Adapter: implementacao concreta do Port. PostgreSQLUsuarioRepository implementa UsuarioRepository usando PostgreSQL. MongoUsuarioRepository implementa com MongoDB. InMemoryUsuarioRepository implementa com dicionario em memoria (para testes).
Tipos de ports: Ports de entrada (driving): como o mundo externo chama o dominio (REST API, CLI, eventos). Ports de saida (driven): como o dominio acessa recursos externos (banco, APIs, email).
Estrutura de pastas
src/
domain/ # Nucleo — ZERO dependencias externas
entities/ # Entidades de dominio (Usuario, Pedido)
services/ # Logica de negocio (RegistrarUsuario, ProcessarPedido)
ports/ # Interfaces (UsuarioRepository, EmailService)
exceptions/ # Excecoes de dominio (UsuarioNaoEncontrado)
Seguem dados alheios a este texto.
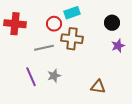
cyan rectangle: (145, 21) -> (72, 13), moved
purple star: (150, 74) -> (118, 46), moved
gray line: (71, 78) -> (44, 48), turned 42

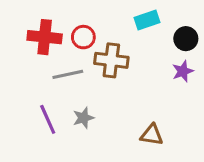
cyan rectangle: (72, 13) -> (147, 20), moved
black circle: (112, 23) -> (186, 39), moved
red cross: (15, 24) -> (45, 37), moved

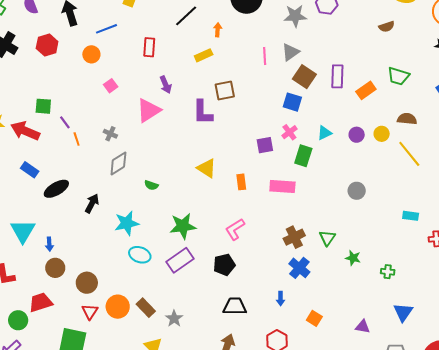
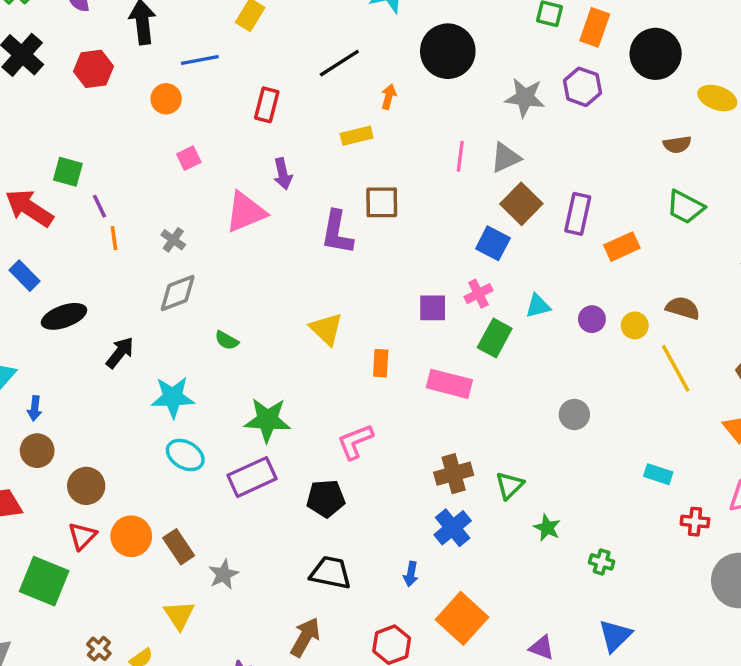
green trapezoid: (398, 76) -> (685, 207), moved
orange square: (314, 318) -> (462, 618), size x1.8

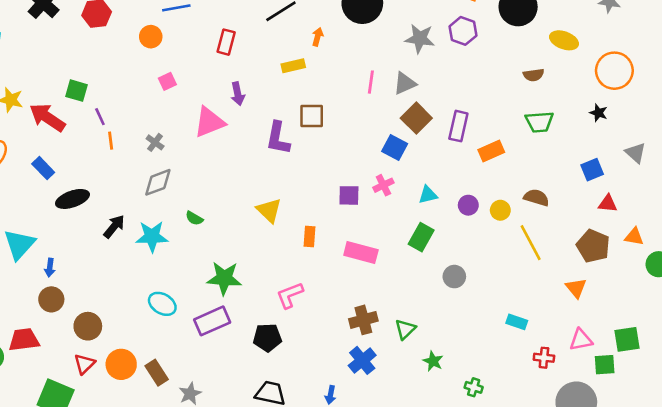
green trapezoid: (685, 207) -> (539, 122), turned -32
green rectangle: (495, 338) -> (421, 237), moved
cyan star: (173, 397) -> (152, 237), moved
adapters/ # Implementacoes concretas
inbound/ # Adapters de entrada
rest/ # Controllers REST
cli/ # Comandos CLI
graphql/ # Resolvers GraphQL
outbound/ # Adapters de saida
database/ # Implementacoes de Repository
email/ # Implementacao de EmailService
http/ # Clientes HTTP para APIs externas
config/ # Composicao e injecao de dependencias
Exemplo pratico: cadastro de usuario
# domain/ports/usuario_repository.py
from abc import ABC, abstractmethod
class UsuarioRepository(ABC):
@abstractmethod
def salvar(self, usuario):
pass
@abstractmethod
def buscar_por_email(self, email):
pass
# domain/services/registrar_usuario.py
class RegistrarUsuarioService:
def __init__(self, usuario_repo, email_service):
self.usuario_repo = usuario_repo
self.email_service = email_service
def executar(self, nome, email, senha):
# Verificar se email ja existe
existente = self.usuario_repo.buscar_por_email(email)
if existente:
raise EmailJaCadastrado(email)
# Criar usuario
usuario = Usuario(nome=nome, email=email, senha_hash=hash_senha(senha))
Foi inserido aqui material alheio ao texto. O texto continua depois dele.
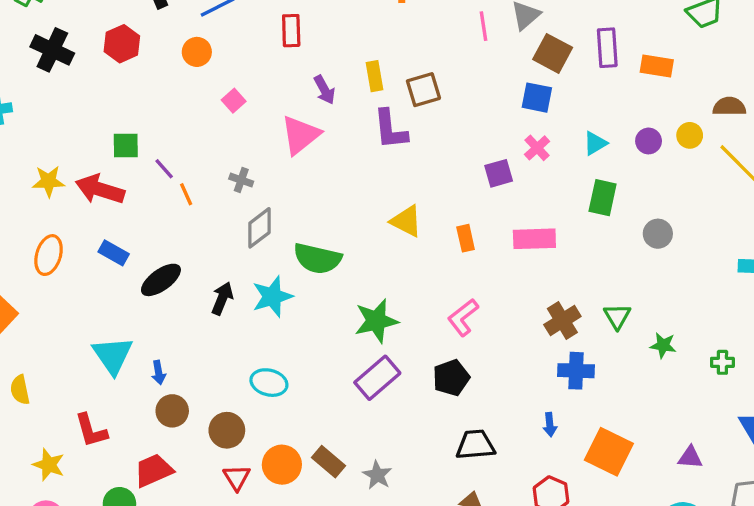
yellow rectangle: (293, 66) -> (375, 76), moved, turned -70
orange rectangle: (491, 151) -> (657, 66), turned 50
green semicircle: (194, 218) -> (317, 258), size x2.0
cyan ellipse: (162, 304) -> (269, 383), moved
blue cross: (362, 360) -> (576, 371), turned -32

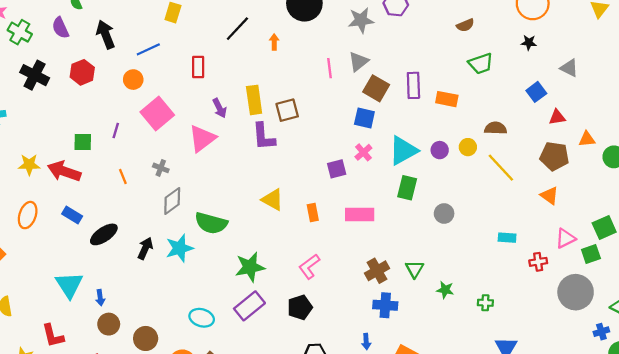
yellow rectangle: (375, 76) -> (254, 100), size x1.4
pink square: (234, 101) -> (157, 114), size x2.0
cyan triangle: (595, 143) -> (403, 150), size x1.8
purple line: (164, 169) -> (116, 130), moved, turned 56
cyan ellipse: (269, 383) -> (202, 318), moved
self.usuario_repo.salvar(usuario)
# Enviar email de boas-vindas
self.email_service.enviar_boas_vindas(usuario)
return usuario
# adapters/outbound/database/postgres_usuario_repo.py
class PostgreSQLUsuarioRepository(UsuarioRepository):
def __init__(self, session):
self.session = session
def salvar(self, usuario):
self.session.add(usuario)
self.session.commit()
def buscar_por_email(self, email):
return self.session.query(UsuarioModel).filter_by(email=email).first()
# adapters/outbound/database/in_memory_usuario_repo.py (para testes)
class InMemoryUsuarioRepository(UsuarioRepository):
def __init__(self):
self.usuarios = {}
def salvar(self, usuario):
self.usuarios[usuario.email] = usuario
def buscar_por_email(self, email):
return self.usuarios.get(email)
Testando sem banco de dados
A grande vantagem: testes unitarios rapidos e isolados:
def test_registrar_usuario_com_sucesso():
repo = InMemoryUsuarioRepository()
email_service = FakeEmailService()
service = RegistrarUsuarioService(repo, email_service)
usuario = service.executar(“Joao”, “joao@email.com”, “senha123”)
assert usuario.nome == “Joao”
assert repo.buscar_por_email(“joao@email.com”) is not None
assert email_service.emails_enviados == 1
def test_registrar_usuario_email_duplicado():
repo = InMemoryUsuarioRepository()
repo.salvar(Usuario(nome=”Maria”, email=”maria@email.com”, senha_hash=”xxx”))
service = RegistrarUsuarioService(repo, FakeEmailService())
with pytest.raises(EmailJaCadastrado):
service.executar(“Outra Maria”, “maria@email.com”, “senha456”)
Sem Docker, sem banco de dados, sem setup complexo. Os testes rodam em milissegundos.
Quando usar e quando nao usar
Use quando: o projeto tem logica de negocio complexa, a equipe e grande e precisa trabalhar em paralelo, voce antecipa mudancas de infraestrutura (troca de banco, framework), testabilidade e prioridade.
Nao use quando: o projeto e um CRUD simples sem regras de negocio complexas, o time e pequeno (1-3 pessoas) e o projeto e de curta duracao, a overhead da separacao nao se justifica pelo escopo.